Zira gözümün içine baka baka, beni her
daim mahirce kandırdılar.
Azılı bir düşman gibi, beni arkamdan
vurdular.
Neşe ve sevinçlerimi kursağımda
bıraktılar.
Ey gönlümü süruru!
Tımarı çok mükemmel yapılmış bir
küheylandım.
Kendimi bildim bileli, herkesi kendim
gibi sandım.
Beni insanlık pınarına götürdüler, ama
hararetli bağrımın,
Hararetini söndürmediler.
Gelen vurdu giden vurdu.
Güçlü belime hep barlarını yüklediler.
Bir an bile ahh uhh demedim, aşk ve
şevkle taşıdım.
Gönüllerine girebilmek için, hep
nefsimle uğraştım.
Yorulmadım, zira beni yarı yolda
bırakacaklarını,
İçi dopdolu umutlarımın dibine, en
etkili kezzapları dökeceklerini,
Bilmedim bilemedim.
Nerden ve nasıl bilebilirdim ki?
İnsanlara sevdalı gönlümde, zerre-i
miskalce kemlik yoktu.
Her daim hüsnü zan yapardım.
Dostlarımı onura etmek için, karınca
gibi çalışıp çabalardım.
Ey Gönlümün süruru!
Ne olur Allah peygamber aşkına, beni
bana anlatma!
Fikri güzel, gönlü güzeller hatırına, beni bana bırak!
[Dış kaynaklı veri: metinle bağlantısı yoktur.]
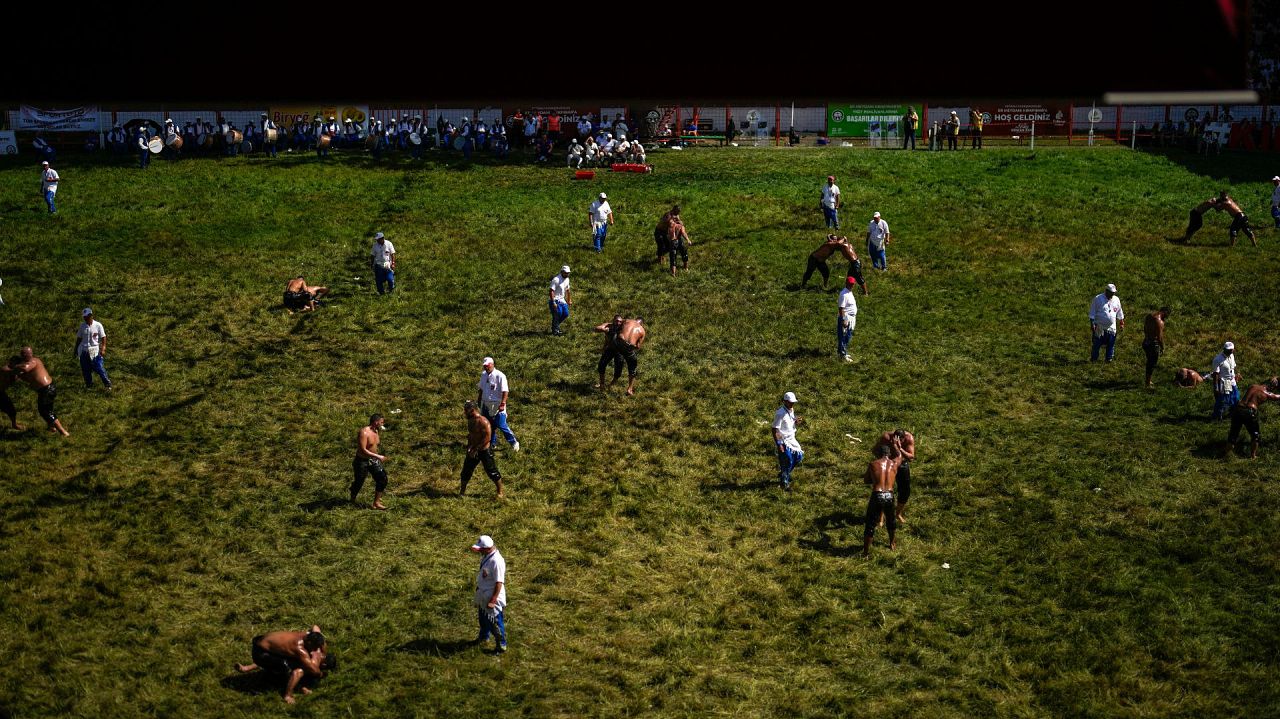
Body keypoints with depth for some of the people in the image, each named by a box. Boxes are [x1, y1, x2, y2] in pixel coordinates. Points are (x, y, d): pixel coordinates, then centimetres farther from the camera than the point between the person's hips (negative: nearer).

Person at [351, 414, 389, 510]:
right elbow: (363, 450, -31)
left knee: (382, 478, -4)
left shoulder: (376, 431, 1)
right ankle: (352, 500, 36)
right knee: (359, 482, 8)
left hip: (373, 459, 7)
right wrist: (378, 456, -31)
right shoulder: (364, 432, -26)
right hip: (362, 461, -7)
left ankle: (376, 502, 3)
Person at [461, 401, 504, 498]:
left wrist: (476, 449, -23)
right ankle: (462, 491, 27)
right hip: (473, 451, 8)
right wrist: (469, 445, 3)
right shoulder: (470, 421, 4)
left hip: (484, 451, -8)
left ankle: (500, 492, 15)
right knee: (466, 471, 12)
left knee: (492, 472, 2)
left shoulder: (483, 422, -22)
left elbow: (487, 438, -25)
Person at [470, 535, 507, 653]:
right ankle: (483, 636, 51)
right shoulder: (485, 555, -4)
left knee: (495, 622, 6)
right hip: (482, 595, 9)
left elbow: (499, 583, -28)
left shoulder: (496, 561, -31)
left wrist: (493, 601, -26)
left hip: (492, 597, -9)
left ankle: (501, 645, 24)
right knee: (482, 618, 28)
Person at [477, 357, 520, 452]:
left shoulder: (500, 376, -15)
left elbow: (505, 391, -17)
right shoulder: (483, 375, 6)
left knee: (501, 425, -8)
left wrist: (502, 404, -23)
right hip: (485, 404, 7)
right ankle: (492, 443, 29)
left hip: (497, 405, -7)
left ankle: (514, 443, 5)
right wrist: (478, 400, 21)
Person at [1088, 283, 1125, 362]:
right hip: (1099, 328, -4)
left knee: (1111, 344, 7)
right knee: (1097, 344, 1)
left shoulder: (1116, 300, 7)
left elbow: (1119, 313, 19)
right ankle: (1093, 358, 11)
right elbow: (1092, 313, -6)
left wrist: (1121, 323, 19)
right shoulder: (1098, 299, -7)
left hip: (1111, 328, 4)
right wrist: (1092, 323, -10)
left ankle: (1109, 358, 19)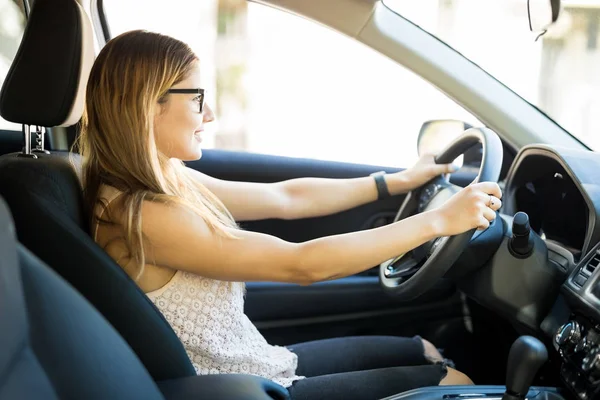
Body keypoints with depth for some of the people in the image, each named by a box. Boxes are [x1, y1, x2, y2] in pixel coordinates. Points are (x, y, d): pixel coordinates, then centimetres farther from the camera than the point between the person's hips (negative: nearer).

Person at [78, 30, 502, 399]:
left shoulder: (169, 180, -1)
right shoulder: (141, 216, -29)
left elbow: (285, 198, 7)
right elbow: (303, 265, -29)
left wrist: (399, 180, 10)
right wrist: (438, 221, -23)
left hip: (258, 363, 8)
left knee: (425, 352, 21)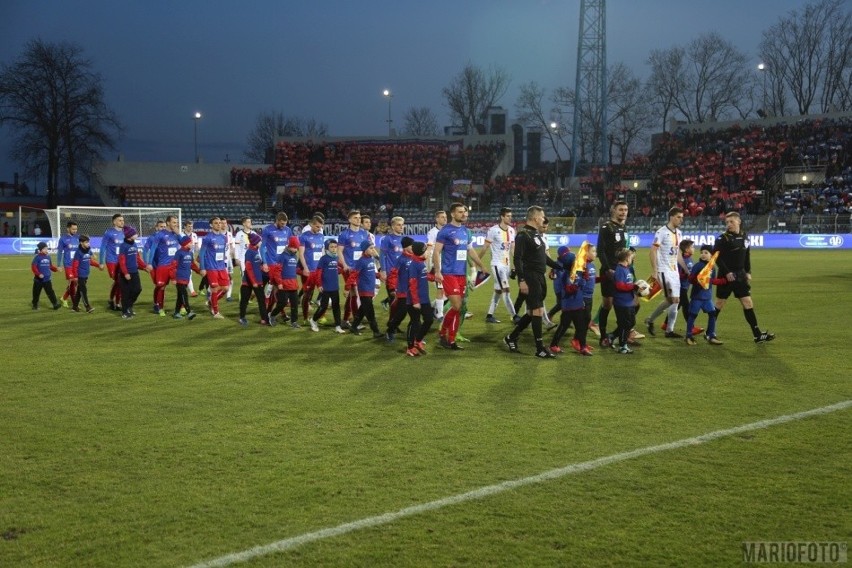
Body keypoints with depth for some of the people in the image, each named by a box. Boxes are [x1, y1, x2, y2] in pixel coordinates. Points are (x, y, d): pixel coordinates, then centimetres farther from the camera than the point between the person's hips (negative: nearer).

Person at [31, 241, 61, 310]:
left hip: (47, 279, 3)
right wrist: (38, 274, -23)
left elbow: (50, 266, 16)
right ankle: (35, 305, 26)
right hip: (38, 279, -3)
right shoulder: (37, 257, -10)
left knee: (50, 292, -5)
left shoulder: (48, 257, 6)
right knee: (36, 292, 11)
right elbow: (33, 266, -13)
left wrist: (56, 269, -1)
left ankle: (55, 304, -10)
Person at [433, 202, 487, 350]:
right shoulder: (445, 231, -8)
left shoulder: (466, 231, 12)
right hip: (449, 274, -7)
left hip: (462, 274, 7)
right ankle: (444, 335, 3)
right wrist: (437, 271, -20)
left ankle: (450, 339, 14)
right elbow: (436, 252, -11)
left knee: (458, 308, 6)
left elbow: (471, 251, 23)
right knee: (457, 307, -13)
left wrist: (482, 267, 22)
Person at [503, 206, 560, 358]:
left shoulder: (538, 234, 16)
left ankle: (511, 338, 26)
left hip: (539, 278, 9)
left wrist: (560, 267, 28)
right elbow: (517, 259, -19)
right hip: (530, 278, -9)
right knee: (538, 311, -7)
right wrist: (521, 280, -25)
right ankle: (540, 348, -2)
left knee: (533, 312, 13)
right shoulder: (523, 235, -13)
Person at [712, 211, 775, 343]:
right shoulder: (723, 238, -10)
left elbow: (747, 255, 16)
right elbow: (716, 257, -15)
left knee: (748, 303, 4)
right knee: (719, 304, 2)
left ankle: (758, 335, 6)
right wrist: (726, 272, -20)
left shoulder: (744, 237, 7)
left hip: (740, 275, 5)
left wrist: (748, 272, 9)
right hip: (727, 276, -5)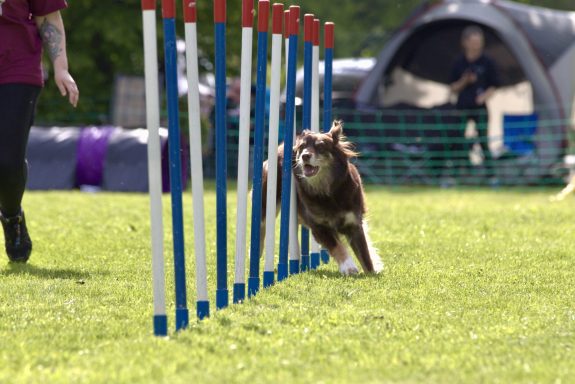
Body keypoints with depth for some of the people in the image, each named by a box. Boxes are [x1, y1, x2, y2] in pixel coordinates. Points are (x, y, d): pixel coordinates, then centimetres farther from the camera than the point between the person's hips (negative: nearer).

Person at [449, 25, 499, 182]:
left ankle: (490, 172, -3)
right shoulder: (459, 63, 3)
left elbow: (493, 86, 5)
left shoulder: (487, 63, 0)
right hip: (463, 108, 2)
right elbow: (453, 88, 7)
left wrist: (485, 96, -13)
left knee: (483, 140, -5)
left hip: (480, 107, -2)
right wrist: (464, 81, -11)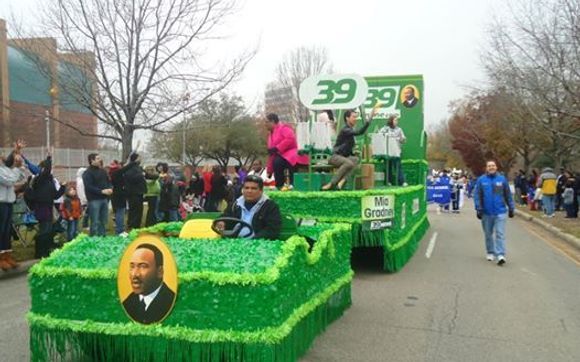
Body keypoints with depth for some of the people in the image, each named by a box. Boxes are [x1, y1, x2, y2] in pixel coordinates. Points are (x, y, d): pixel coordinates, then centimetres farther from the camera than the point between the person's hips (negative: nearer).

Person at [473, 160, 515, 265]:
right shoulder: (481, 180, -1)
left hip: (500, 212, -1)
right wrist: (479, 209, -9)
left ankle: (500, 255, -11)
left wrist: (511, 208, 7)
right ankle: (490, 252, 29)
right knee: (488, 234, 13)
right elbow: (477, 196, -3)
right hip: (486, 212, 1)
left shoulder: (502, 179, 1)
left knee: (500, 234, -7)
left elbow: (508, 195, 6)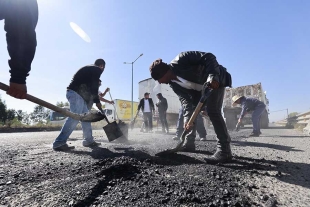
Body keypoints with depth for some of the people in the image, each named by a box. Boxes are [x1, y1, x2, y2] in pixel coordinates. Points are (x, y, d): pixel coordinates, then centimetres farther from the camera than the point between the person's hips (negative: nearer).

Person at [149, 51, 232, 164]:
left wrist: (213, 76, -41)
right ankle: (189, 144, 18)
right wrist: (187, 117, -24)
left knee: (212, 111, -22)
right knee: (190, 113, 6)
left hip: (216, 81, -8)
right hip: (199, 88, 8)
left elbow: (209, 57, -29)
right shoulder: (173, 83, -5)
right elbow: (184, 99, -11)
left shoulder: (181, 60, -28)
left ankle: (224, 150, -17)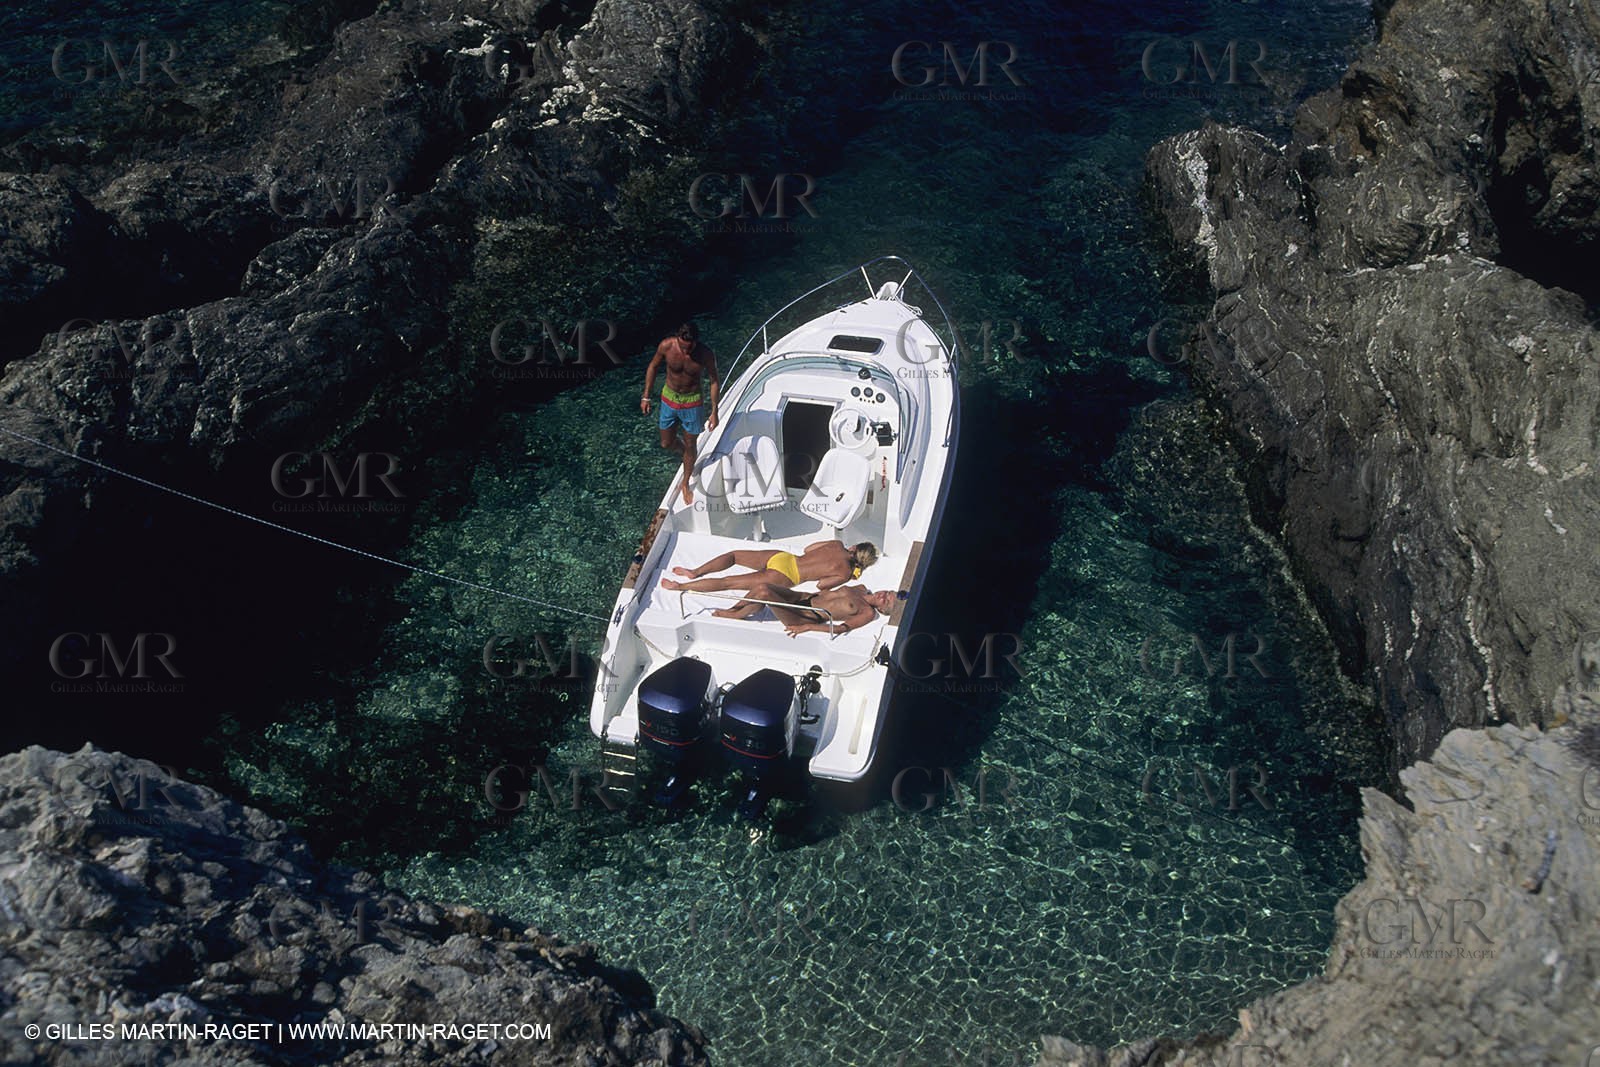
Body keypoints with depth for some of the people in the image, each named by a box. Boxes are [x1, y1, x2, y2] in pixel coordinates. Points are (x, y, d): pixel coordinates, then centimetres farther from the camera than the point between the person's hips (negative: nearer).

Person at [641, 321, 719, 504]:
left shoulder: (705, 354, -25)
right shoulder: (666, 345, -22)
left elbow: (714, 381, -9)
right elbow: (653, 367, -2)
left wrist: (714, 412, -6)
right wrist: (646, 396, 1)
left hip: (692, 402, -2)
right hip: (669, 398, 2)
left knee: (690, 446, 11)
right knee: (666, 443, 15)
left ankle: (686, 484, 35)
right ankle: (685, 452, 50)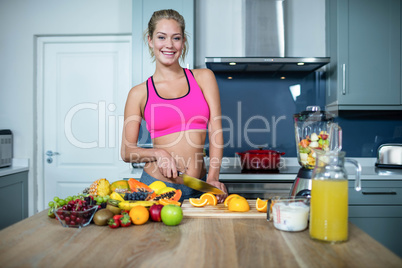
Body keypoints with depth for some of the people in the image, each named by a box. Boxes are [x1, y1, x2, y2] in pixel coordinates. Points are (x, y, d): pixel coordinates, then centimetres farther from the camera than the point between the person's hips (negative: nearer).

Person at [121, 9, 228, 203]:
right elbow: (127, 151, 4)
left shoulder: (203, 78, 5)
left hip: (198, 187, 1)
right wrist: (158, 153, -14)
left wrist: (213, 178, -14)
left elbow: (215, 131, -2)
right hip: (156, 185, -1)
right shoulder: (139, 93, 3)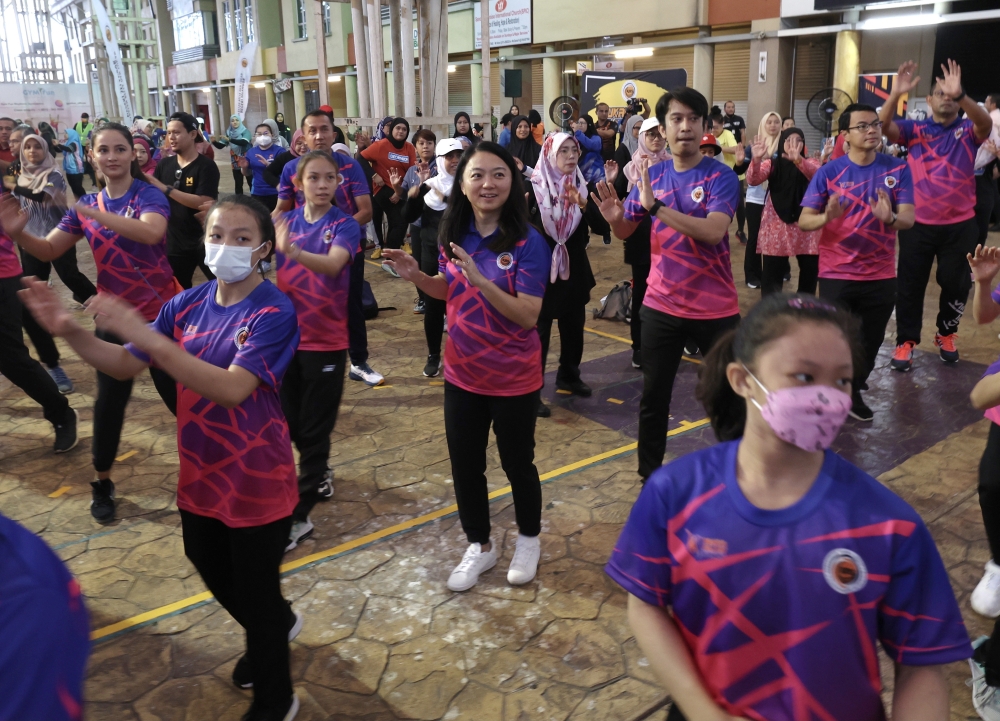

Bırak ki gözümün önünü görebileyim!
En güzel duygularımı, uğrattılar dumura,
Ay aydınlık yollarımı, döndürdüler
karanlık, çıkmaz,sokaklara
Neyim var neyim yok, varımı yoğumu
serdim gönül soframa.
Şimdi ise kin ve nefretim, her geçen
büyüdükçe büyüyor.
İyi niyetimin kötüye kullanılması, bana
azap üzerine azap veriyor.
Suçum günahım, iyi niyetli olmak mı?
Suçum günahım, her zaman kadir kıymet bilmek mi?
Suçum günahım, bir babanın oğlunu, bağrına bastığı gibi,
bağrıma basmak mı?
Suçum günahım, işin kolayına kaçmadan, muhabbet ve
sevgi ile kucaklaşmak mı?
Suçum günahım, bildiğim doğruları, gerektiği yerde gerektiği gibi, konuşmak mı?
Suçum günahım, ya göründüğüm gibi, ya da olduğum gibi, görünmek mi?
Suçum günahım, emri-bil maruf nehyi-anil münkeri
gerektiği gibi, yapmak mı?
Suçum günahım, her şeye kadir olan, Rahman’a giden
yollarda, çok ihlaslı olmak mı?
Ey Gönlümün süruru!
Susma, konuş bir şeyler söyle!
Bal dökülen ağzından, çıkan tatlı cümlelerinle,
Belki üzüntü ve kederlerim, bertaraf
olur.
Kabuğuna çekilmiş, bu hor ve hakir
görülen gönlüm, kendine gelir.
Gözlerimin içi güler.
Kendime olan küskünlüğüm, belki biraz azalır.
Anlatamadığım pişmanlıklarım, benden muhacir
olur.
Cılızlaşmış pazılarım, belki tekrar
güçlenir.
Karanlık yarınlarım, pespembe olur.
Solmakta olan Muhammedi güllerim,
yeniden canlanır.
Karamsarlığım azalır, belki de kökten biter.
Kalan ömür miadım, beni benle yeniden
barıştırır.
Gamzeli yanaklarımdan, gülücükler
dökülür.
Yarım asırlık yorgunluğum, geçer.
Lütfen susma konuş!
Konuş ki ben yine eski ben olayım.
Husumetler iltica etsin gönlümden!
En rahmani sevgi ve muhabbetlerle
dolayım!
Gönlünde kemlik olmayanları bulayım.